A top player in the global foundry market is Taiwan Semiconductor Manufacturing Company (TSMC), which produces AI chips for SK Telecom (SKT). SAPEON chips that can enhance the performance of data centers through the speedy computation of massive amounts of data will hit the market by the end of June.
On the sidelines of an IT trade show in Seoul on April 21, SKT CEO Park Jung-ho hinted at injecting more money into semiconductor foundry to meet growing demands from domestic fabless companies. Fabless manufacturing is the design and sale of hardware devices and semiconductor chips while outsourcing their fabrication to a semiconductor foundry.
"Samsung (Electronics) also does foundry. I think we need to invest more in the foundry," Park told reporters. "There are a lot of requests from domestic fabless (companies) which think they can develop technologies or services if they are given foundry services at the level of TSMC," he said without giving any indications for manufacturing.

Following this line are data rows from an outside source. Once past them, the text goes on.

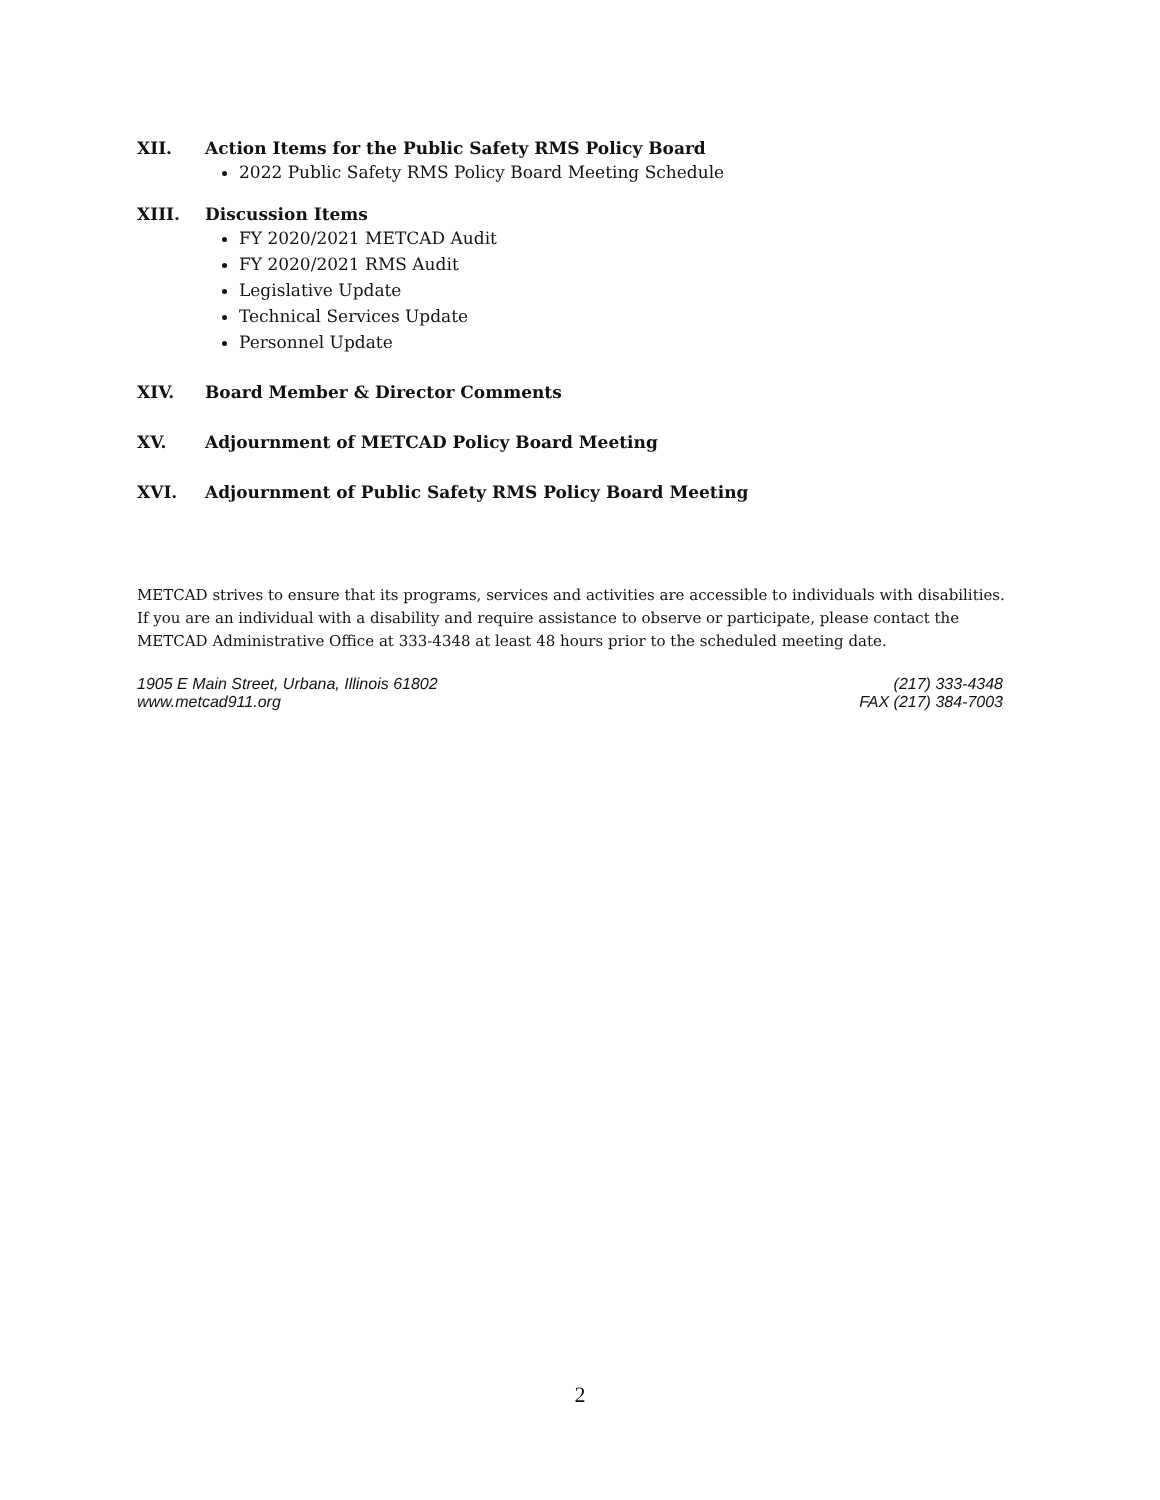XII. Action Items for the Public Safety RMS Policy Board
2022 Public Safety RMS Policy Board Meeting Schedule
XIII. Discussion Items
FY 2020/2021 METCAD Audit
FY 2020/2021 RMS Audit
Legislative Update
Technical Services Update
Personnel Update
XIV. Board Member & Director Comments
XV. Adjournment of METCAD Policy Board Meeting
XVI. Adjournment of Public Safety RMS Policy Board Meeting
METCAD strives to ensure that its programs, services and activities are accessible to individuals with disabilities. If you are an individual with a disability and require assistance to observe or participate, please contact the METCAD Administrative Office at 333-4348 at least 48 hours prior to the scheduled meeting date.
1905 E Main Street, Urbana, Illinois 61802
www.metcad911.org
(217) 333-4348
FAX (217) 384-7003
2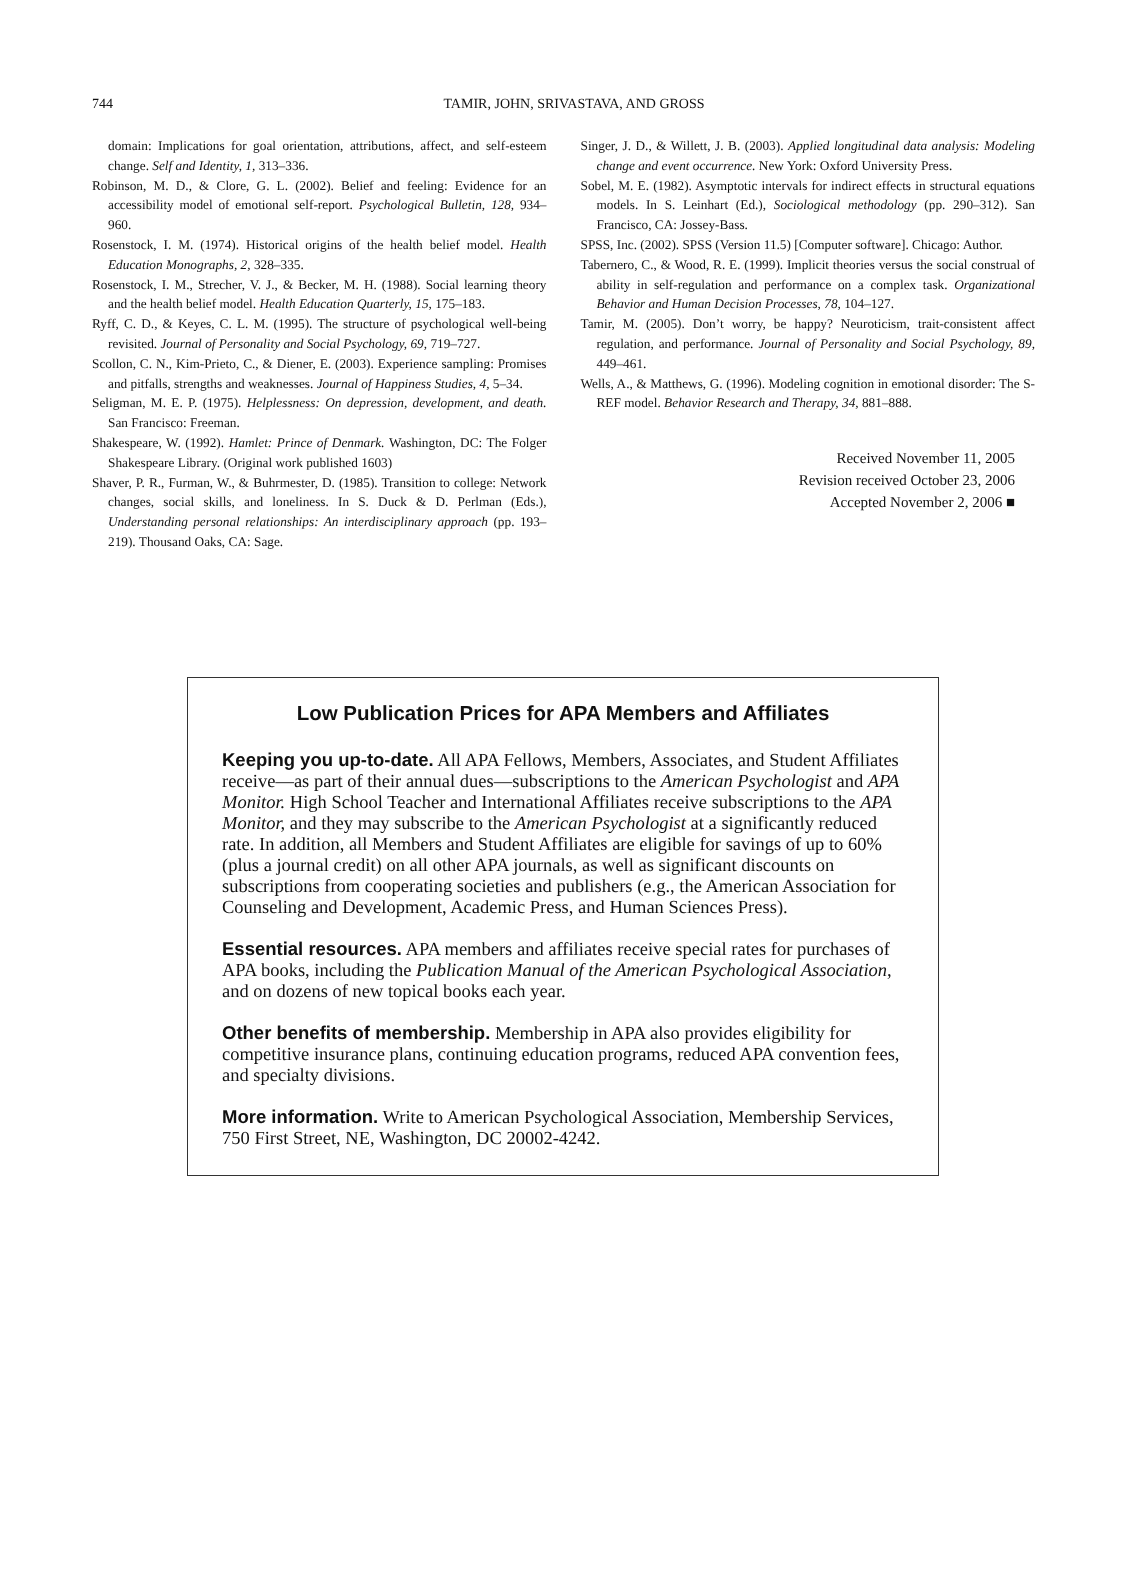744
TAMIR, JOHN, SRIVASTAVA, AND GROSS
domain: Implications for goal orientation, attributions, affect, and self-esteem change. Self and Identity, 1, 313–336.
Robinson, M. D., & Clore, G. L. (2002). Belief and feeling: Evidence for an accessibility model of emotional self-report. Psychological Bulletin, 128, 934–960.
Rosenstock, I. M. (1974). Historical origins of the health belief model. Health Education Monographs, 2, 328–335.
Rosenstock, I. M., Strecher, V. J., & Becker, M. H. (1988). Social learning theory and the health belief model. Health Education Quarterly, 15, 175–183.
Ryff, C. D., & Keyes, C. L. M. (1995). The structure of psychological well-being revisited. Journal of Personality and Social Psychology, 69, 719–727.
Scollon, C. N., Kim-Prieto, C., & Diener, E. (2003). Experience sampling: Promises and pitfalls, strengths and weaknesses. Journal of Happiness Studies, 4, 5–34.
Seligman, M. E. P. (1975). Helplessness: On depression, development, and death. San Francisco: Freeman.
Shakespeare, W. (1992). Hamlet: Prince of Denmark. Washington, DC: The Folger Shakespeare Library. (Original work published 1603)
Shaver, P. R., Furman, W., & Buhrmester, D. (1985). Transition to college: Network changes, social skills, and loneliness. In S. Duck & D. Perlman (Eds.), Understanding personal relationships: An interdisciplinary approach (pp. 193–219). Thousand Oaks, CA: Sage.
Singer, J. D., & Willett, J. B. (2003). Applied longitudinal data analysis: Modeling change and event occurrence. New York: Oxford University Press.
Sobel, M. E. (1982). Asymptotic intervals for indirect effects in structural equations models. In S. Leinhart (Ed.), Sociological methodology (pp. 290–312). San Francisco, CA: Jossey-Bass.
SPSS, Inc. (2002). SPSS (Version 11.5) [Computer software]. Chicago: Author.
Tabernero, C., & Wood, R. E. (1999). Implicit theories versus the social construal of ability in self-regulation and performance on a complex task. Organizational Behavior and Human Decision Processes, 78, 104–127.
Tamir, M. (2005). Don’t worry, be happy? Neuroticism, trait-consistent affect regulation, and performance. Journal of Personality and Social Psychology, 89, 449–461.
Wells, A., & Matthews, G. (1996). Modeling cognition in emotional disorder: The S-REF model. Behavior Research and Therapy, 34, 881–888.
Received November 11, 2005
Revision received October 23, 2006
Accepted November 2, 2006 ■
Low Publication Prices for APA Members and Affiliates
Keeping you up-to-date. All APA Fellows, Members, Associates, and Student Affiliates receive—as part of their annual dues—subscriptions to the American Psychologist and APA Monitor. High School Teacher and International Affiliates receive subscriptions to the APA Monitor, and they may subscribe to the American Psychologist at a significantly reduced rate. In addition, all Members and Student Affiliates are eligible for savings of up to 60% (plus a journal credit) on all other APA journals, as well as significant discounts on subscriptions from cooperating societies and publishers (e.g., the American Association for Counseling and Development, Academic Press, and Human Sciences Press).
Essential resources. APA members and affiliates receive special rates for purchases of APA books, including the Publication Manual of the American Psychological Association, and on dozens of new topical books each year.
Other benefits of membership. Membership in APA also provides eligibility for competitive insurance plans, continuing education programs, reduced APA convention fees, and specialty divisions.
More information. Write to American Psychological Association, Membership Services, 750 First Street, NE, Washington, DC 20002-4242.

Samsung is locked in a battle of technical skills with TSMC through a massive investment to strengthen its competitiveness in System LSI and foundry businesses. Samsung's domestic rival, SK hynix has focused on the production of microchips. Market watchers question the financial strength of SK hynix following the acquisition of Intel's NAND memory and storage business for $9 billion in October 2020.
SKT has led a state project to develop next-generation AI chips and interfaces that can be utilized for high-performance servers like cloud data centers. The deep learning computation speed of SAPEON X220, unveiled in November 2020, is faster than that of graphics processing units (GPUs) widely used by AI-service companies. SKT aims to combine AI semiconductor chips and 5G edge cloud.